Interessados nesta relevante temática podem buscar subsídio nos estudos científicos e documentos do historiador alemão Ulrich Schmidel, dos meados do século XVI, que teria percorrido o trecho por cerca de seis meses à época; detalhados por Reinhard Maack na década de 50. Ele não foi o primeiro europeu a andar na rota, pois, antes dele dois outros personagens históricos o fizeram e deixaram seus nomes marcados na travessia, Aleixo Garcia e Don Álvar Nunz Cabeza de Vaca.
Demarcado oficialmente em uma mapa do Paraná em 1959, a rota dos Caminhos do Peabiru principal e secundária cortava a Comcam e teria sido utilizado nos atuais territórios dos municípios de Roncador, Nova Cantú, Altamira do Paraná, Engenheiro Beltrão, Mamborê, Juranda, Boa Esperança, Goioerê, Rancho Alegre, Quarto Centenário, Campo Mourão e Farol, além de é claro, da oficial homenagem que lhe é prestada solenemente por Peabiru; que aliás, tem hoje na pessoa do acadêmico membro da Academia Mourãoense de Letras e historiador Arléto Pereira Rocha, uma das maiores autoridades contemporâneas para discorrer-nos sobre o tema.
Como descrevi na obra – Farol: Nossa Terra e Nossa Gente – se tudo na vida é história, é momento ou é esperança; aquilo que se pretende eterno precisa ser ao mesmo tempo e no espaço, memória, momento e esperança. A história do Paraná é uma história de caminhos. É de se perguntar: haverá história, dentre tantas construídas pela humanidade, que não seja a da caminhada dos povos? Pelos campos, florestas, mares, rios e desertos, os povos têm caminhado, desde os primórdios dos tempos, fazendo a civilização. Filha da memória, sobrinha do tempo – nascida do testemunho de homens e mulheres destemidos –a História é símbolo de permanência e avanço.
Rogamos e fazemos votos que o Poder Público paranaense efetivamente consiga resgatar e mapear a trilha do caminho no nosso Estado por meio de pesquisas, vestígios líticos, memória coletiva e fontes bibliográficas. Os- Caminhos do Peabiru – são de importância inquestionável e nossas raízes devem ser mantidas vivas entre o maior número de cidadãos e não apenas na memória dos estudiosos, uma vez que foi decisivo para a migração dos povos indígenas, descoberta de riquezas, criação de missões religiosas, comércio e a fundação de povoados e cidades .

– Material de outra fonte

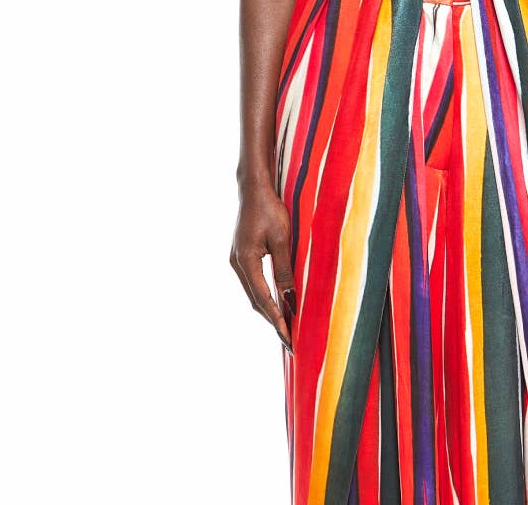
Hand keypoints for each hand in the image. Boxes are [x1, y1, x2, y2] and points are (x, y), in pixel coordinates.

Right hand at [230, 181, 296, 354]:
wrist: (254, 189)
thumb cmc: (270, 209)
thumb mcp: (282, 239)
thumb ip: (284, 270)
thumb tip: (290, 299)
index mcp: (246, 261)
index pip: (262, 299)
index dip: (276, 320)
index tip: (287, 338)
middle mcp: (237, 264)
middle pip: (255, 300)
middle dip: (272, 319)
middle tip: (288, 339)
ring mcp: (237, 260)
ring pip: (253, 293)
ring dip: (268, 308)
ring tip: (285, 325)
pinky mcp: (241, 255)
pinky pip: (253, 282)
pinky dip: (264, 295)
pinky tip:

A estrada que serviu de integração e inspiração, além de contribuir para a fundação das cidades espanholas Ciudad Real de Guayrá (1557) e Villa Rica del Espirítu Santo (1576), precedida por expedições através dos Caminhos do Peabiru; e com o tempo transformada em estradas de rodagem ou simplesmente abandonada; aponta agora para um novo futuro. O turismo como fator de geração de emprego e renda, com sustentabilidade.
Foz do Iguaçu é outro exemplo de sucesso para a viabilização da ideia. Inúmeros materiais editados com apoio da Itaipu Binacional e bem sucedidas iniciativas turísticas como a que criou a Rota dos Pioneiros no Rio Paraná despontam como exemplares.
Hoje as pessoas buscam tranquilidade e paz ao caminhar por trilhas sagradas, conhecer descobertas arqueológicas, manter contato com populações indígenas, ouvir e conhecer as histórias dos antepassados, participar de rituais esotéricos, bonitas paisagens campestres, cenários panorâmicos, unindo aventuras e adrenalina com emoções e conhecimentos.
Que os Caminhos do Peabiru – futuro e promissor patrimônio cultural material e imaterial – levem-nos a conquistar, de novo, uma terra sem males!
GILMAR CARDOSO, advogado, poeta, membro do Centro de Letras do Paraná e da Academia Mourãoense de Letras.